### Task details
Look through the entries below and return all lines including the word "List".

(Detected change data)
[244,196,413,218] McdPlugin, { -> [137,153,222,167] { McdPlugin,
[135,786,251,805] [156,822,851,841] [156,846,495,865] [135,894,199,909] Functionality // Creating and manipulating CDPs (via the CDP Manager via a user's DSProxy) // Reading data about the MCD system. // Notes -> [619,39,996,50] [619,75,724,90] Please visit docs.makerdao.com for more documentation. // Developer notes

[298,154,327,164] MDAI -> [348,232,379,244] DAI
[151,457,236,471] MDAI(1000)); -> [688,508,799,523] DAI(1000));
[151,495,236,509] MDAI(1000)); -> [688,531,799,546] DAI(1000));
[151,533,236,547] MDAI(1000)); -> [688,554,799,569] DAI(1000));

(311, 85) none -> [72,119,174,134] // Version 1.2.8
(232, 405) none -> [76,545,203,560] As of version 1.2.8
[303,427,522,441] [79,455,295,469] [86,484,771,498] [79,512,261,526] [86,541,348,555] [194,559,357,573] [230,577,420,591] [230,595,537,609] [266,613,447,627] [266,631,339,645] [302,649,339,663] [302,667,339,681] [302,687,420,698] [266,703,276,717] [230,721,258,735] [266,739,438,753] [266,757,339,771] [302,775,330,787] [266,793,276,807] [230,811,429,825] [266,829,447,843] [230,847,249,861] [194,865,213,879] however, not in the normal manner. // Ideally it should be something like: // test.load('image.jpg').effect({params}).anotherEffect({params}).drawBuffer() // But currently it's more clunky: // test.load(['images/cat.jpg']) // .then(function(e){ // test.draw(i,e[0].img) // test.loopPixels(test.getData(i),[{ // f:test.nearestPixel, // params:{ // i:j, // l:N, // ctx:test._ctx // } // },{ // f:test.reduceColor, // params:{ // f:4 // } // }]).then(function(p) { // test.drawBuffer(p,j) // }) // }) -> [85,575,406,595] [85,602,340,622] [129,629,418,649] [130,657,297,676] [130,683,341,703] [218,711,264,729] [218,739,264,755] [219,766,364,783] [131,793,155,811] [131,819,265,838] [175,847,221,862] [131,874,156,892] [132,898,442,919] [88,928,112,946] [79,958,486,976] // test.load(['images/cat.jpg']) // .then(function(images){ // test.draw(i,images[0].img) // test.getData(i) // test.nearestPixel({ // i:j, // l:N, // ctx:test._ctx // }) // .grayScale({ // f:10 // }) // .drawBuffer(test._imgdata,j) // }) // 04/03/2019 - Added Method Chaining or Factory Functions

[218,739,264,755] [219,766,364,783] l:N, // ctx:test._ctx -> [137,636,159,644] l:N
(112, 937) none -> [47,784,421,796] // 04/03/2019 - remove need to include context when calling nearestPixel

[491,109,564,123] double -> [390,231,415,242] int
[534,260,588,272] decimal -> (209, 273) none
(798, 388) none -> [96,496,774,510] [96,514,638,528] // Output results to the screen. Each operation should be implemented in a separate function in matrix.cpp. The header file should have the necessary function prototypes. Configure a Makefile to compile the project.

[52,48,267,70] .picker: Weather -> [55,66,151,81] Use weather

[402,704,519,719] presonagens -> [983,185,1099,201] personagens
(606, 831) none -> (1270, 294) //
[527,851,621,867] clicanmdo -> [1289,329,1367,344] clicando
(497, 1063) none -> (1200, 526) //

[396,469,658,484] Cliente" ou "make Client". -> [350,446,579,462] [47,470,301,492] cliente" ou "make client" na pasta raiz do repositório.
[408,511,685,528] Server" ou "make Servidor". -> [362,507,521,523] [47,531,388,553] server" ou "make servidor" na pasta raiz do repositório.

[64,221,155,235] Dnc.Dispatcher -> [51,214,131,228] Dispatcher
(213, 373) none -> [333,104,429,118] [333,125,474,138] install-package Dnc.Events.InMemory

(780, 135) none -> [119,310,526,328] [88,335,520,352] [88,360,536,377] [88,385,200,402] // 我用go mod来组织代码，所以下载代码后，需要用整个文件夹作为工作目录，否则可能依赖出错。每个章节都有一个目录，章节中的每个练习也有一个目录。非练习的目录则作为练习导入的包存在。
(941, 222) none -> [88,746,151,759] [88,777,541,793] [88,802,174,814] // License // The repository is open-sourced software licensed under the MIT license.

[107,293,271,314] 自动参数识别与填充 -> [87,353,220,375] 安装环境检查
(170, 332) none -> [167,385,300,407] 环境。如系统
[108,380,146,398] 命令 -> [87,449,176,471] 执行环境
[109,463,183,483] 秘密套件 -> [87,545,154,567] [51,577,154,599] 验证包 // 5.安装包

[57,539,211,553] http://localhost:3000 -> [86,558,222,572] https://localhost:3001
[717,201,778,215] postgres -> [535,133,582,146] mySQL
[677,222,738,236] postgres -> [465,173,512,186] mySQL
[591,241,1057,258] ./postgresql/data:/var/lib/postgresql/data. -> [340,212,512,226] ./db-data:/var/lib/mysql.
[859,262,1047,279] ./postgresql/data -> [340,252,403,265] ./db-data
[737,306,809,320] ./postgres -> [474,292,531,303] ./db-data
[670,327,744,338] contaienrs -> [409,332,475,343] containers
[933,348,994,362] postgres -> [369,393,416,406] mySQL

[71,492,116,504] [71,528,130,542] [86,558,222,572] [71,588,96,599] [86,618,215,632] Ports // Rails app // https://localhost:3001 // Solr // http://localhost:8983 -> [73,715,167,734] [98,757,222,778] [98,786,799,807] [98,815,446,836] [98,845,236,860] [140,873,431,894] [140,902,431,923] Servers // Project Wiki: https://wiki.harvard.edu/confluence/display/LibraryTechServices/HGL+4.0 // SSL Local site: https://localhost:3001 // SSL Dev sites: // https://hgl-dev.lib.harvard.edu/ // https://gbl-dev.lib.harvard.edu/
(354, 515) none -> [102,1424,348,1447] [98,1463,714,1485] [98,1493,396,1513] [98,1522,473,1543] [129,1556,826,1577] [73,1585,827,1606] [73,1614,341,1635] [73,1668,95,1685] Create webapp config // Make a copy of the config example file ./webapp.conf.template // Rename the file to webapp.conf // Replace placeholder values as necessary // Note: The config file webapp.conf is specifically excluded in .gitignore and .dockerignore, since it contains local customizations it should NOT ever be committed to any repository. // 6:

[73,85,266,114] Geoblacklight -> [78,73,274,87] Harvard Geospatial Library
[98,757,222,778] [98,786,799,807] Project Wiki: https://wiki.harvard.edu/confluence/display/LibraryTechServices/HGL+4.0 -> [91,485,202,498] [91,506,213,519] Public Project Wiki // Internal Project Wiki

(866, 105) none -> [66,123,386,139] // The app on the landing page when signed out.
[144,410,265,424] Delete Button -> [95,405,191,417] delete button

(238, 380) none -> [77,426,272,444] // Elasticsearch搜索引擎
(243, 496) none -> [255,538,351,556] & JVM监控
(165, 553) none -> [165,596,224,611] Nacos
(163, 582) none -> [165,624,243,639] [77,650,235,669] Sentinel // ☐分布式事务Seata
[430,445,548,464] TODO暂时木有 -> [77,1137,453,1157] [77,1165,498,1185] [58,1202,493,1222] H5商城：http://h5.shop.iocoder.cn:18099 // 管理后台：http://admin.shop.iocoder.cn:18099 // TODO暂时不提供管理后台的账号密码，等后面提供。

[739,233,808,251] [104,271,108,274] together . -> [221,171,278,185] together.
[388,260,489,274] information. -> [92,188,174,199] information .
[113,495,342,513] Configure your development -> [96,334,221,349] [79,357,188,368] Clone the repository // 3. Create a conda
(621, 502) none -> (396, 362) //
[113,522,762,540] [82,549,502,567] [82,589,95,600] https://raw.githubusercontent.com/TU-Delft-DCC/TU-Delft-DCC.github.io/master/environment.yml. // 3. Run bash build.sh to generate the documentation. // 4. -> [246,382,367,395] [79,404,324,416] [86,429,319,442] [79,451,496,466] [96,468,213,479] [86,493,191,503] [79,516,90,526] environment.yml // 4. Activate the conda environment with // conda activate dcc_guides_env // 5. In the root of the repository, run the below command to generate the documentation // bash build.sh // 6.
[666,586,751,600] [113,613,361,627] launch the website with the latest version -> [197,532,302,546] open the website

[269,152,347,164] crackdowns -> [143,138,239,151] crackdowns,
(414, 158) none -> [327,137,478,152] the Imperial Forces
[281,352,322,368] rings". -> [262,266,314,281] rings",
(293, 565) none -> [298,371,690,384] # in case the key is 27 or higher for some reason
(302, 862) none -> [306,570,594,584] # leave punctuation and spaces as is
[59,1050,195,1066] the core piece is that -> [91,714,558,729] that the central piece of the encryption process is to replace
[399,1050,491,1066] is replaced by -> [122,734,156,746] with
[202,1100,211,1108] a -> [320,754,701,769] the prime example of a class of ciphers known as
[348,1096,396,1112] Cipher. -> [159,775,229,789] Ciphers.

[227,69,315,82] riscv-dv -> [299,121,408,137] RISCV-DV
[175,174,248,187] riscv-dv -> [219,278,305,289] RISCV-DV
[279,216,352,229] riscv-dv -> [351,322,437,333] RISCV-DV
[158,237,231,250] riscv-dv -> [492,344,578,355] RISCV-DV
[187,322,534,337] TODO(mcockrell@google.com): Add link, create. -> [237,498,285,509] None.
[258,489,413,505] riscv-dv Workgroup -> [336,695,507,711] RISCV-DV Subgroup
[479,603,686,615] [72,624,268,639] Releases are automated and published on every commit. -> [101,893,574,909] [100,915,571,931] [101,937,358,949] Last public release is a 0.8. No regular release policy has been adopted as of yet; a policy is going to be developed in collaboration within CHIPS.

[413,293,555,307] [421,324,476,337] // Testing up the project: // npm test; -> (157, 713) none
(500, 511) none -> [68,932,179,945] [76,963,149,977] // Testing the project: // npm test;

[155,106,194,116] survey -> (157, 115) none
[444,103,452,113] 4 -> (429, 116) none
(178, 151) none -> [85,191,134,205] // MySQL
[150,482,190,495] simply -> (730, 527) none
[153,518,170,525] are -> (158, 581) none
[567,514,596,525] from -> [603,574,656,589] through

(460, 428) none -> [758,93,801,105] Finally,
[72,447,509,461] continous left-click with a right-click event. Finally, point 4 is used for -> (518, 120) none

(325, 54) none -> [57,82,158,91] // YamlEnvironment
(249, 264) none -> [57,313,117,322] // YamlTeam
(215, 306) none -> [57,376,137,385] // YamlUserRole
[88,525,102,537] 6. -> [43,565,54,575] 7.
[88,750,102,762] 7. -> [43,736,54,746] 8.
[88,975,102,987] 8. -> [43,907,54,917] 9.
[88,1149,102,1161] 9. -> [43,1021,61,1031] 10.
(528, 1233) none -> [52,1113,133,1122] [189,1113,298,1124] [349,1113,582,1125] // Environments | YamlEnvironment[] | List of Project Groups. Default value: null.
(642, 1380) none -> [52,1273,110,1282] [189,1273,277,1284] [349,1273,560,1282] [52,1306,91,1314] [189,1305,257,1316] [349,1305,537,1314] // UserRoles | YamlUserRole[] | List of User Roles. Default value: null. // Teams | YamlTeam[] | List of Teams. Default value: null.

### Finished exercise
(528, 1233) none -> [52,1113,133,1122] [189,1113,298,1124] [349,1113,582,1125] // Environments | YamlEnvironment[] | List of Project Groups. Default value: null.
(642, 1380) none -> [52,1273,110,1282] [189,1273,277,1284] [349,1273,560,1282] [52,1306,91,1314] [189,1305,257,1316] [349,1305,537,1314] // UserRoles | YamlUserRole[] | List of User Roles. Default value: null. // Teams | YamlTeam[] | List of Teams. Default value: null.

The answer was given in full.